Couples tools: “You Hurt Me” Tennis vs I-Statements and Reflective Listening
Posted on September 01, 2022 by Tony Borodovsky, One of Thousands of Relationship Coaches on Noomii.
Couples communication problems and solutions
I would like to tell you a story as old as time. Two people who have lived together for a while are both feeling frustrated by their interactions. The first one takes their current emotion, remembers an incident from the past which contributed to it, and says to the second one,
“You know that thing you did yesterday? You made me so mad when you did that!”
Because they’re caught off guard and feeling on the spot, the second person isn’t able to hear their partner’s concern or understand the change that they’re asking for. What they hear the first person saying is “You’re bad! You hurt me!”
Now, the second person feels like they’ve been unfairly accused – and they feel hurt. They remember a time from the past when the first person made them feel the same way – even if it has almost nothing to do with the event the first person described. They remember it and say
“You know that thing you did the other day? You made me so mad when you did that!”
And now the first person is feeling hurt that the tables have been turned on them, and that their initial request for change has gone unheard.
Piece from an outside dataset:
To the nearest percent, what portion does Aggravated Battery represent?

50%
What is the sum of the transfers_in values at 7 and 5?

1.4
They remember a time when they felt the same way, and they say… Well, you can see where this story is going, right?
The worst part of this particular trap is that the two participants never actually get to talk about the underlying problems which affect them both – they’re stuck on discussing their inability to feel heard and say what they need to say.
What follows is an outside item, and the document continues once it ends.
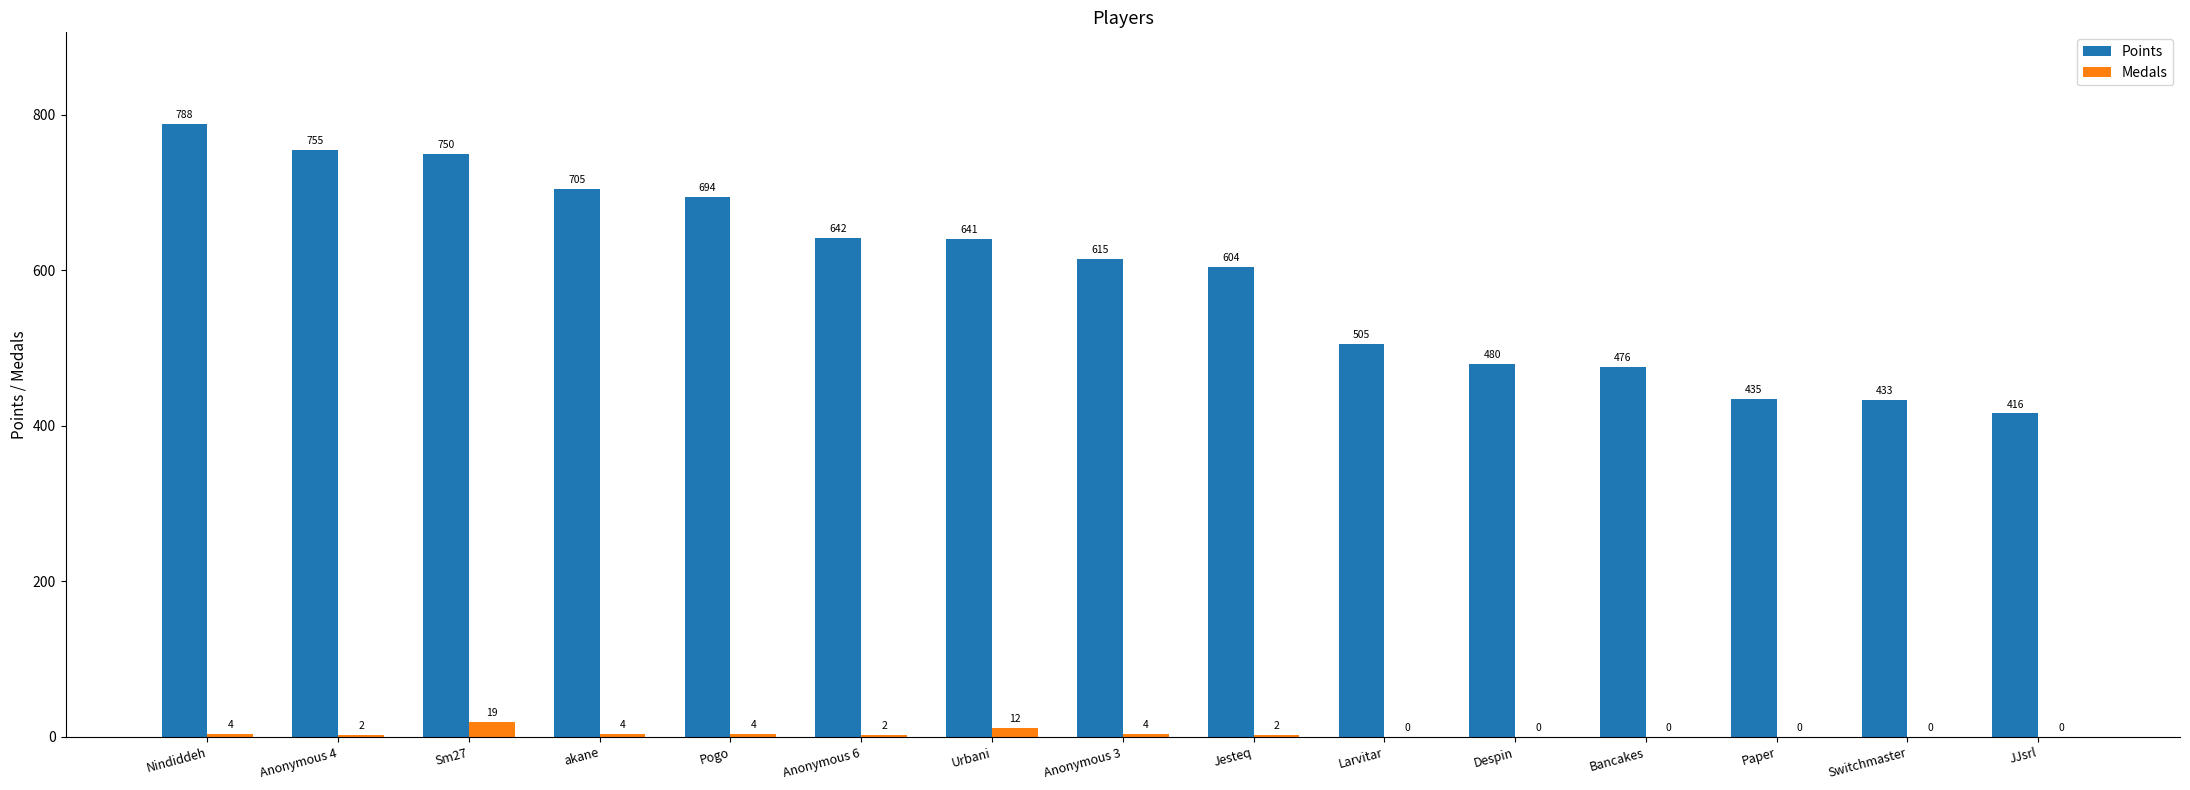

What is the sum of all Points values?

8939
Changing the way we communicate with I statements and reflective listening can feel very odd at first. So much of our daily language relies on describing situations and facts objectively, that framing everything in terms of your subjective experience feels strangely intimate, and it takes people a while to find their feet.
The challenge is to change every sentence around so that rather than saying “you made me / you did this” you phrase it as “I feel this way when this happens.” You describe the situation as it impacts you without blaming the partner, and really try to help them understand how they contributed to that interaction.
The real magic comes when the second person uses reflective listening to tell you what they think they heard you saying. Couples are often amazed how many tries it takes before they actually realize what their partner has been saying all along. It can take a few back-and-forth revisions of you clarifying your message, and your partner saying it back to you before you meet in the middle, but when that moment happens – you suddenly feel like something unspoken is just there between you, finally clear and understood.
Once you have that good feeling of being heard, you then return the favor for your partner. You hear them phrasing their experience in terms of I statements, and you reflect it back to them until they feel like they’ve been heard and understood. The feeling of rapport that comes from reflective listening can build trust between partners, and give them hope that they can resolve their issues effectively.